Safety and security critical GNSS applications ensure system integrity by performing long-term monitoring to quantify and characterize GNSS signal anomalies. Multipath represents a significant error source that hinders these high fidelity signal quality monitoring activities. Currently, multipath at monitoring stations is addressed by careful antenna siting and the use of azimuth and elevation-based masking. However, as urban development around airports and other monitoring installations continues to occur, these solutions may not suffice and more aggressive multipath mitigation technologies are needed. This paper explores the use of Correlator Beamforming as a potential solution. Correlator Beamforming multiplexes the received signals from a multi-element antenna into a single data stream and forms independent beams towards satellites as part of the GNSS receiver’s correlation processing.

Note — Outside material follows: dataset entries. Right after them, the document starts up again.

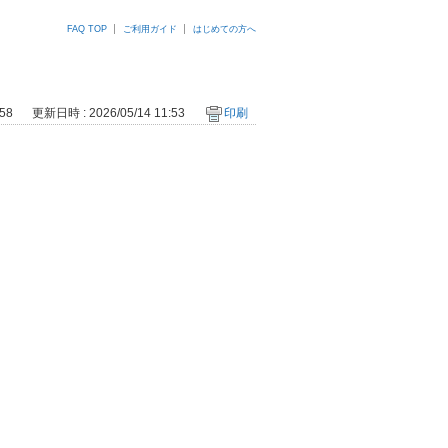
FAQ TOP
ご利用ガイド
はじめての方へ
58
更新日時 : 2026/05/14 11:53
印刷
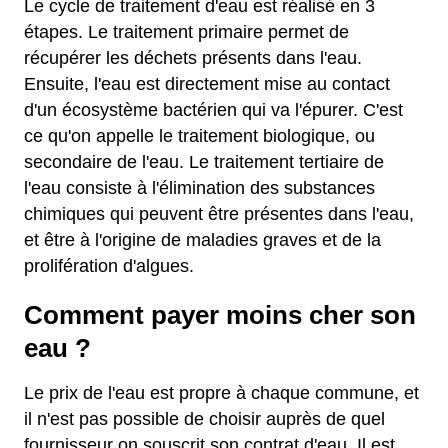
Le cycle de traitement d'eau est réalisé en 3
étapes. Le traitement primaire permet de
récupérer les déchets présents dans l'eau.
Ensuite, l'eau est directement mise au contact
d'un écosystème bactérien qui va l'épurer. C'est
ce qu'on appelle le traitement biologique, ou
secondaire de l'eau. Le traitement tertiaire de
l'eau consiste à l'élimination des substances
chimiques qui peuvent être présentes dans l'eau,
et être à l'origine de maladies graves et de la
prolifération d'algues.
Comment payer moins cher son
eau ?
Le prix de l'eau est propre à chaque commune, et
il n'est pas possible de choisir auprès de quel
fournisseur on souscrit son contrat d'eau. Il est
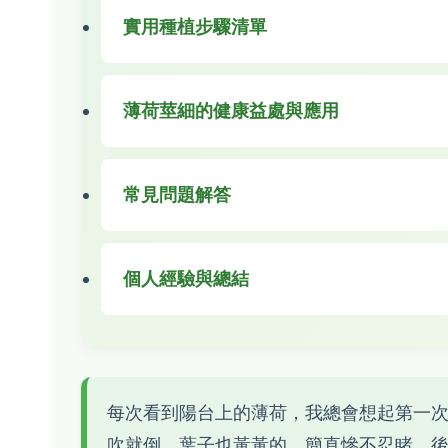
實用種植步驟清單
薄荷莖細的健康益處與應用
常見問題解答
個人經驗與總結
每次看到陽台上的薄荷，我總會想起第一
吹就倒，葉子也黃黃的，簡直慘不忍睹。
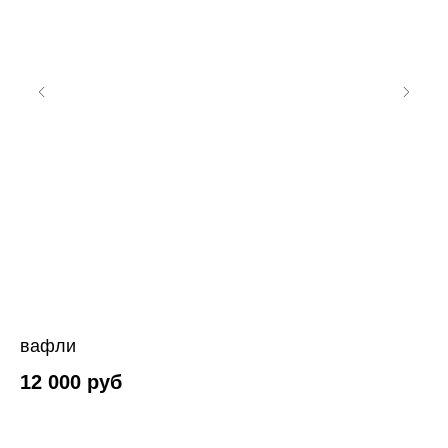
вафли
fi
12 000
руб
1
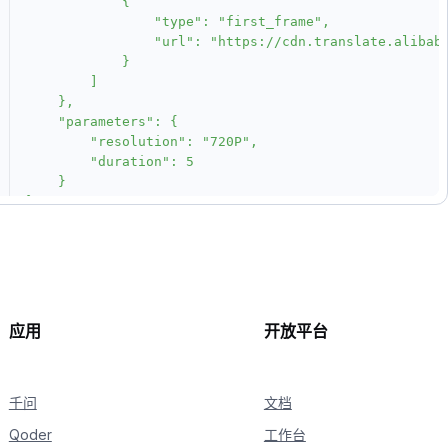
            {

                "type": "first_frame",

                "url": "https://cdn.translate.alibaba
            }

        ]

    },

    "parameters": {

        "resolution": "720P",

        "duration": 5

    }

}'
应用
开放平台
千问
文档
Qoder
工作台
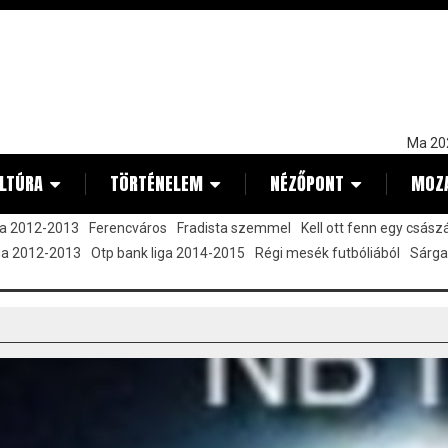
Ma 20
LTÚRA
TÖRTÉNELEM
NÉZŐPONT
MOZ
ja 2012-2013
Ferencváros
Fradista szemmel
Kell ott fenn egy csász
iga 2012-2013
Otp bank liga 2014-2015
Régi mesék futbóliából
Sárga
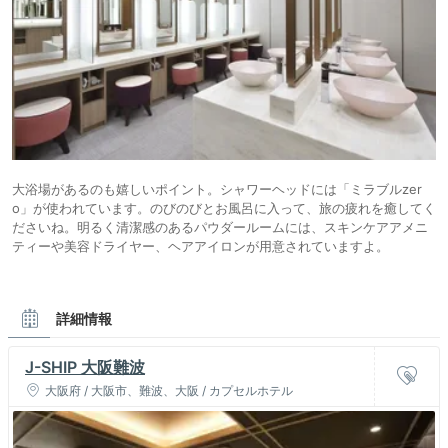
大浴場があるのも嬉しいポイント。シャワーヘッドには「ミラブルzer
o」が使われています。のびのびとお風呂に入って、旅の疲れを癒してく
ださいね。明るく清潔感のあるパウダールームには、スキンケアアメニ
ティーや美容ドライヤー、ヘアアイロンが用意されていますよ。
詳細情報
J-SHIP 大阪難波
大阪府 / 大阪市、難波、大阪 / カプセルホテル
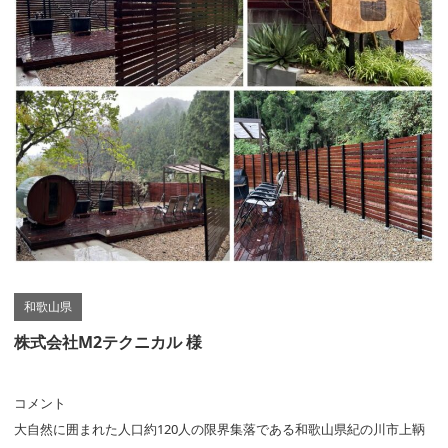
和歌山県
株式会社M2テクニカル 様
コメント
大自然に囲まれた人口約120人の限界集落である和歌山県紀の川市上鞆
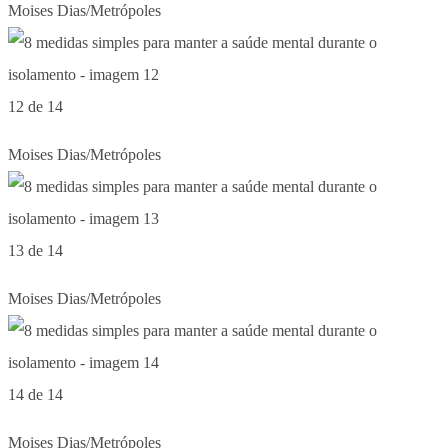
Moises Dias/Metrópoles
12 de 14
Moises Dias/Metrópoles
13 de 14
Moises Dias/Metrópoles
14 de 14
Moises Dias/Metrópoles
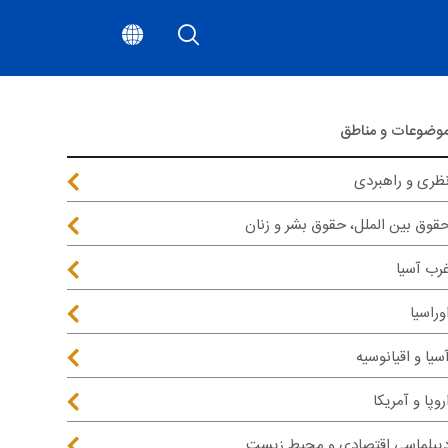
وضوعات و مناطق
ظری و راهبردی
قوق بین الملل، حقوق بشر و زنان
رب آسیا
وراسیا
سیا و اقیانوسیه
روپا و آمریکا
یپلماسی اقتصادی و محیط زیست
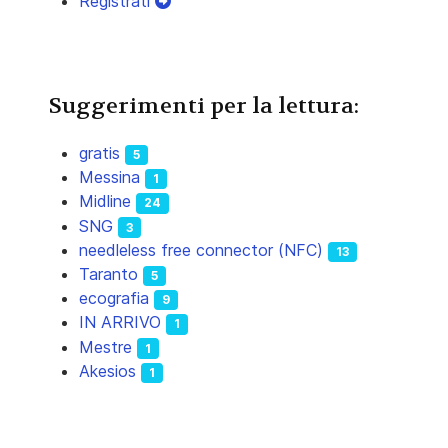
Registrati
Suggerimenti per la lettura:
gratis
5
Messina
1
Midline
24
SNG
3
needleless free connector (NFC)
13
Taranto
5
ecografia
9
IN ARRIVO
1
Mestre
1
Akesios
1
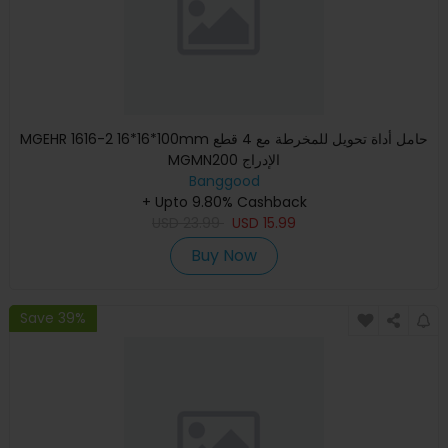
MGEHR 1616-2 16*16*100mm حامل أداة تحويل للمخرطة مع 4 قطع
MGMN200 الإدراج
Banggood
+ Upto 9.80% Cashback
USD
23.99
USD
15.99
Buy Now
Save 39%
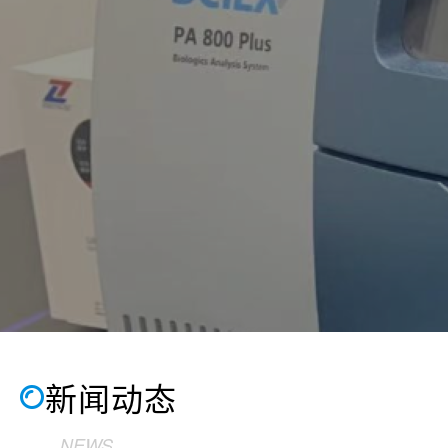
新闻动态
标准化
NEWS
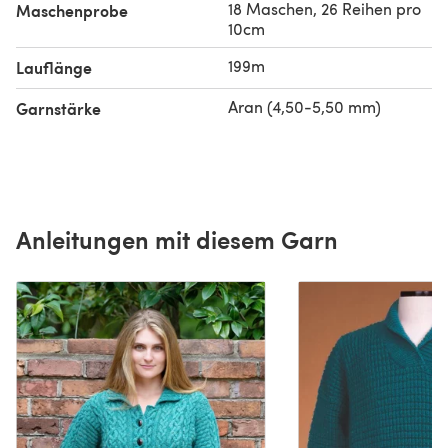
18 Maschen, 26 Reihen pro
Maschenprobe
10cm
199m
Lauflänge
Aran (4,50-5,50 mm)
Garnstärke
Anleitungen mit diesem Garn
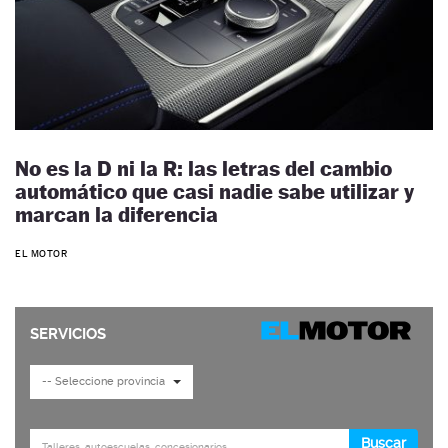
No es la D ni la R: las letras del cambio
automático que casi nadie sabe utilizar y
marcan la diferencia
EL MOTOR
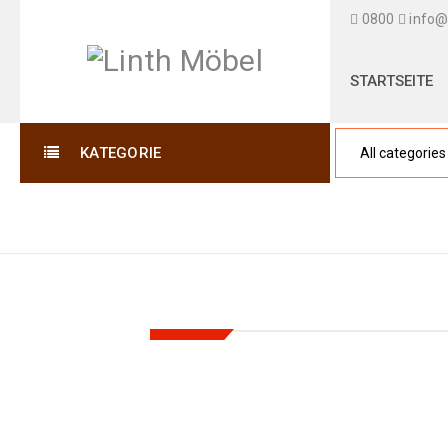
0800
info@
STARTSEITE
KATEGORIE
SALE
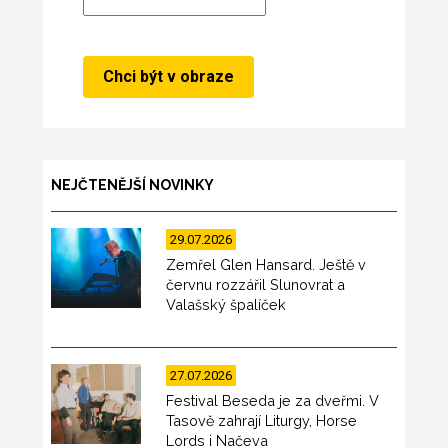
NEJČTENĚJŠÍ NOVINKY
29.07.2026
Zemřel Glen Hansard. Ještě v
červnu rozzářil Slunovrat a
Valašský špalíček
27.07.2026
Festival Beseda je za dveřmi. V
Tasově zahrají Liturgy, Horse
Lords i Načeva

The resulting attenuation at off-beam directions has been shown to reject multipath almost as effectively as a traditional controlled reception pattern antenna (CRPA) digital beamformer, but at a fraction of the cost of the latter. This paper compares the relative multipath rejection performance of four antenna-receiver topologies: 1) a single element antenna and typical receiver processing, 2) a geodetic-grade antenna and typical receiver processing, 3) a multi-element antenna and traditional CRPA beamforming, 4) the same multi-element antenna and Correlator Beamforming. The effects of multipath are analyzed in terms of carrier-to-noise ratio fading, de-trended code-carrier divergence, and three-dimensional position solution errors. The results presented in this paper are relevant for all GNSS monitoring applications.